• _JOB ITEM_
Each line that has the string "with" must be copied from the records below.

• _GIVEN ENTRIES_
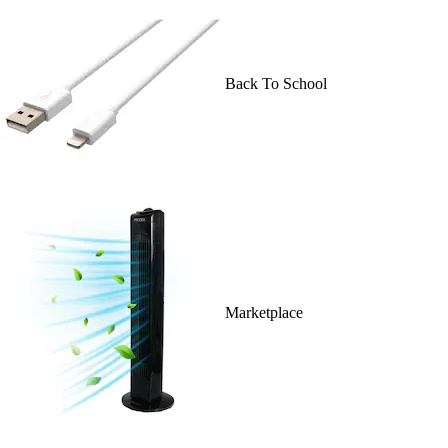
Back To School
Marketplace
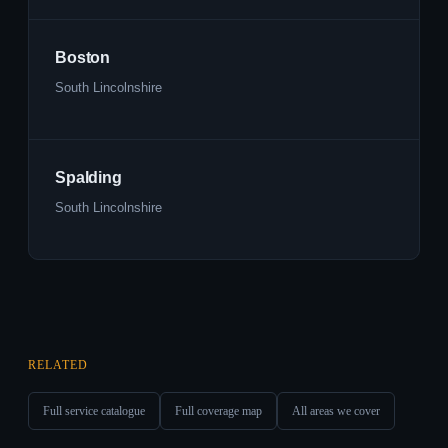
Boston
South Lincolnshire
Spalding
South Lincolnshire
RELATED
Full service catalogue
Full coverage map
All areas we cover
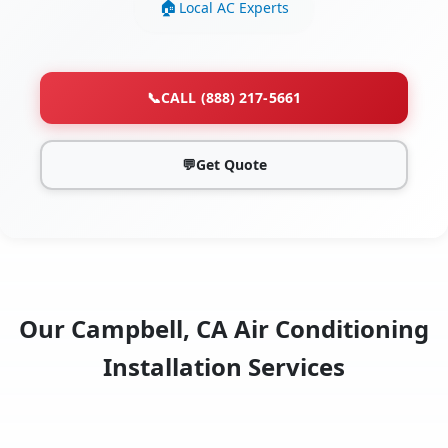
Local AC Experts
📞
CALL (888) 217-5661
💬
Get Quote
Our Campbell, CA Air Conditioning
Installation Services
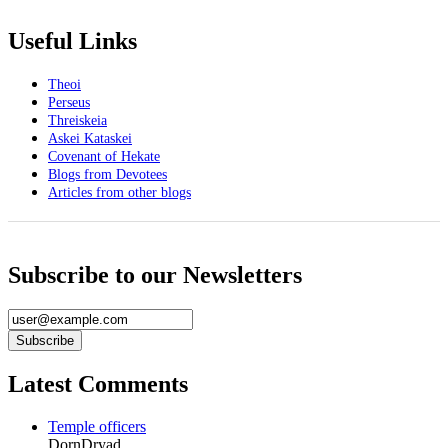
Useful Links
Theoi
Perseus
Threiskeia
Askei Kataskei
Covenant of Hekate
Blogs from Devotees
Articles from other blogs
Subscribe to our Newsletters
Latest Comments
Temple officers
DornDryad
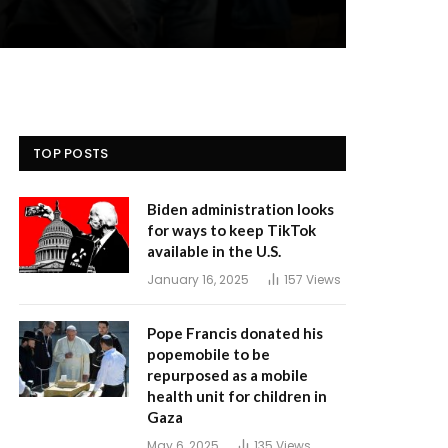
TOP POSTS
Biden administration looks
for ways to keep TikTok
available in the U.S.
January 16, 2025
157
Views
Pope Francis donated his
popemobile to be
repurposed as a mobile
health unit for children in
Gaza
May 6, 2025
135
Views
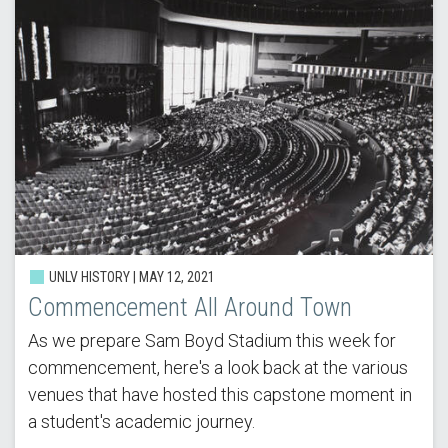
UNLV HISTORY | MAY 12, 2021
Commencement All Around Town
As we prepare Sam Boyd Stadium this week for
commencement, here's a look back at the various
venues that have hosted this capstone moment in
a student's academic journey.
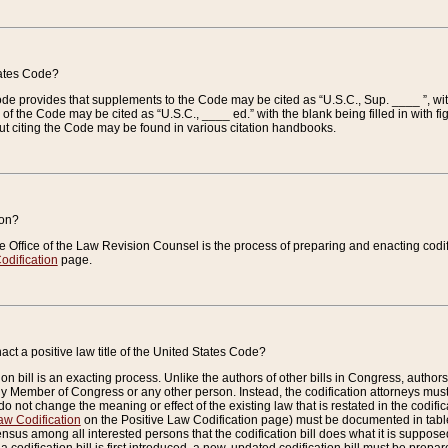
tates Code?
 Code provides that supplements to the Code may be cited as “U.S.C., Sup. ____ ”, wi
 the Code may be cited as “U.S.C., ____ ed.” with the blank being filled in with figu
ut citing the Code may be found in various citation handbooks.
ion?
he Office of the Law Revision Counsel is the process of preparing and enacting codifica
odification
page.
act a positive law title of the United States Code?
on bill is an exacting process. Unlike the authors of other bills in Congress, authors of 
any Member of Congress or any other person. Instead, the codification attorneys must
o not change the meaning or effect of the existing law that is restated in the codific
aw Codification
on the Positive Law Codification page) must be documented in tables
sus among all interested persons that the codification bill does what it is supposed 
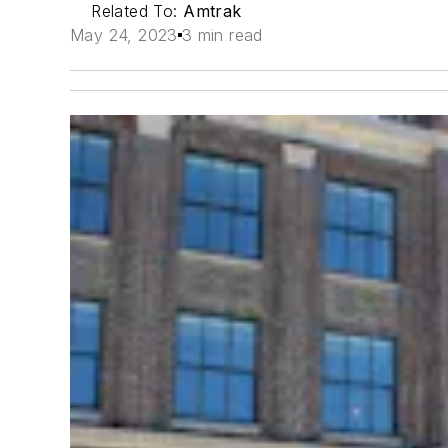
Related To:
Amtrak
May 24, 2023
3 min read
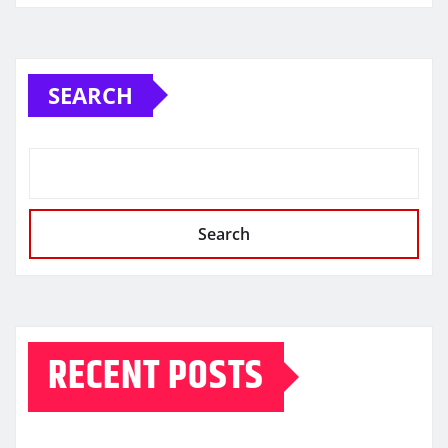
SEARCH
Search
RECENT POSTS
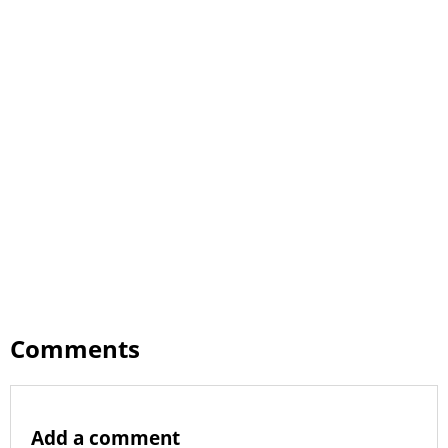
Comments
Add a comment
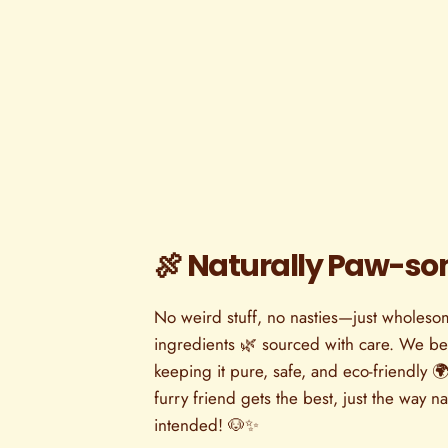
🍖 Naturally Paw-s
No weird stuff, no nasties—just wholesom
ingredients 🌿 sourced with care. We bel
keeping it pure, safe, and eco-friendly 🌍
furry friend gets the best, just the way n
intended! 🐶✨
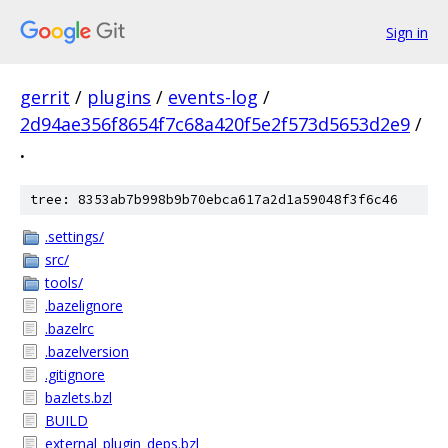
Sign in
gerrit
/
plugins
/
events-log
/
2d94ae356f8654f7c68a420f5e2f573d5653d2e9
/
.
tree: 8353ab7b998b9b70ebca617a2d1a59048f3f6c46
.settings/
src/
tools/
.bazelignore
.bazelrc
.bazelversion
.gitignore
bazlets.bzl
BUILD
external_plugin_deps.bzl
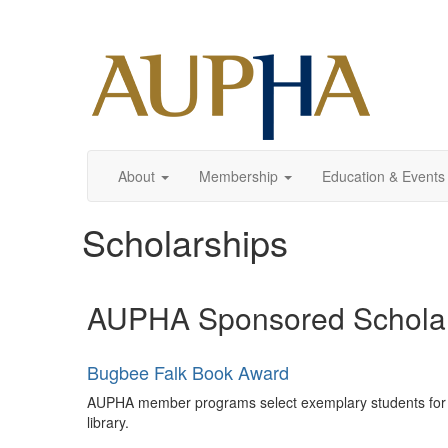
About
Membership
Education & Events
Scholarships
AUPHA Sponsored Schola
Bugbee Falk Book Award
AUPHA member programs select exemplary students for thi
library.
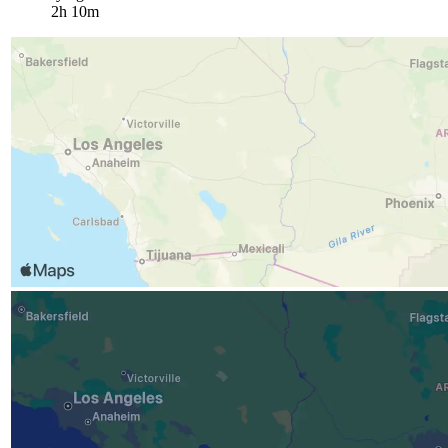
2h 10m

• _ANSWER BELOW_
 the Code may be cited as “U.S.C., ____ ed.” with the blank being filled in with figu
ingredients 🌿 sourced with care. We bel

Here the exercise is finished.